Lorsque l’association est créée en 2003 par un groupe de parents, le but est de se regrouper pour partager ses expériences et s’entraider. Au fil des années, l’association trouve une autre voie, celle d’améliorer la qualité de vie et d’augmenter la durée de vie des personnes atteintes grâce à des interventions médicales, de s’assurer que leurs droits soient respectés, que ces personnes et leurs parents bénéficient d’un soutien psychologique, et lutter pour de meilleurs soins en termes de traitements et d’équipements. «Depuis quelques années, nous faisons venir des appareils respiratoires et des chaises motorisées pour les patients»,explique Bindu Buruth, coordinatrice de l’association qui offre des sessions de kinésithérapie une fois par semaine.
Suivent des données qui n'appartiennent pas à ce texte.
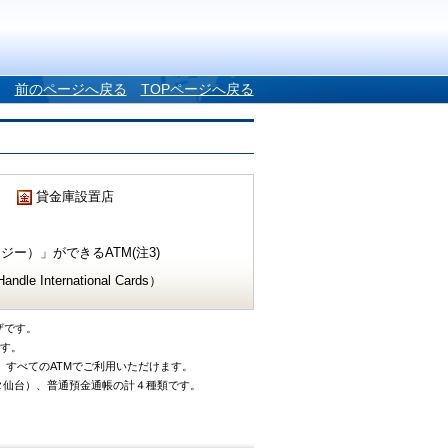
前のページへ戻る
TOPページへ戻る
貸金庫設置店
ー）」ができるATM(注3)
e International Cards）
ザです。
です。
、すべてのATMでご利用いただけます。
タ仙台）、普通預金通帳の計４種類です。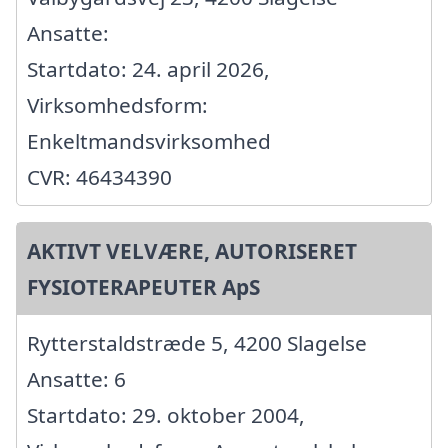
Ansatte:
Startdato: 24. april 2026,
Virksomhedsform:
Enkeltmandsvirksomhed
CVR: 46434390
AKTIVT VELVÆRE, AUTORISERET
FYSIOTERAPEUTER ApS
Rytterstaldstræde 5, 4200 Slagelse
Ansatte: 6
Startdato: 29. oktober 2004,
Selon les données de l’association, la durée de vie des patients à Maurice est limitée. Leur espérance de vie ne dépasse généralement pas les 25 ans, alors que, dans d’autres pays où de nouveaux traitements, dont la chirurgie, sont disponibles, l’espérance de vie a augmenté jusqu’à 30-40 ans. Aujourd’hui, la Muscular Dystrophy Association s’occupe de 51 malades. Elle s’engage aussi à donner un soutien psycho-social, à informer les familles et les patients sur l’évolution de la maladie, à offrir un soutien financier à ceux qui en ont besoin, et des suivis médicaux.
Comment parler de la dystrophie musculaire sans évoquer Yogeesh Patroo. L’adolescent, décédé en 2011 après avoir courageusement lutté contre sa maladie, est le symbole même du courage et de la rage de vivre. Amoureux de la vie et de la musique, Yogeesh Patroo, alias Souljah Yog, a réalisé son plus grand rêve en lançant son album Mo Vision, un opus de six titres sur lesquels des chanteurs connus ont aussi posé leur voix. Sa bonne humeur et son dynamisme ont séduit bien des personnes ayant croisé son chemin.
Celui qui croque la vie à pleines dents est allé jusqu’au bout de ses rêves. Il a ainsi été élu Most Outstanding Young Personde Vacoas en 2007. Il a été la mascotte de Maurice lors des matchs Maurice-Soudan et Maurice-Côte d’Ivoire, ce qui lui a permis de rencontrer Didier Drogba (qui jouait à l’époque à Chelsea) et Kolo Touré (alors àManchester City).
Quelques semaines après son décès, les résultats des derniers examens de School Certificate tombent. Yogeesh a décroché la meilleure performance de son collège, la SSS de Vacoas, avec 19 unités. Pour honorer la mémoire du jeune artiste, le National Council for the Rehabilitation of Disabled Persons a lancé un concours de chants ouvert aux personnes handicapées dans les catégories orientale, séga et européene. Un bel hommage pour celui qui a donné une belle leçon de vie.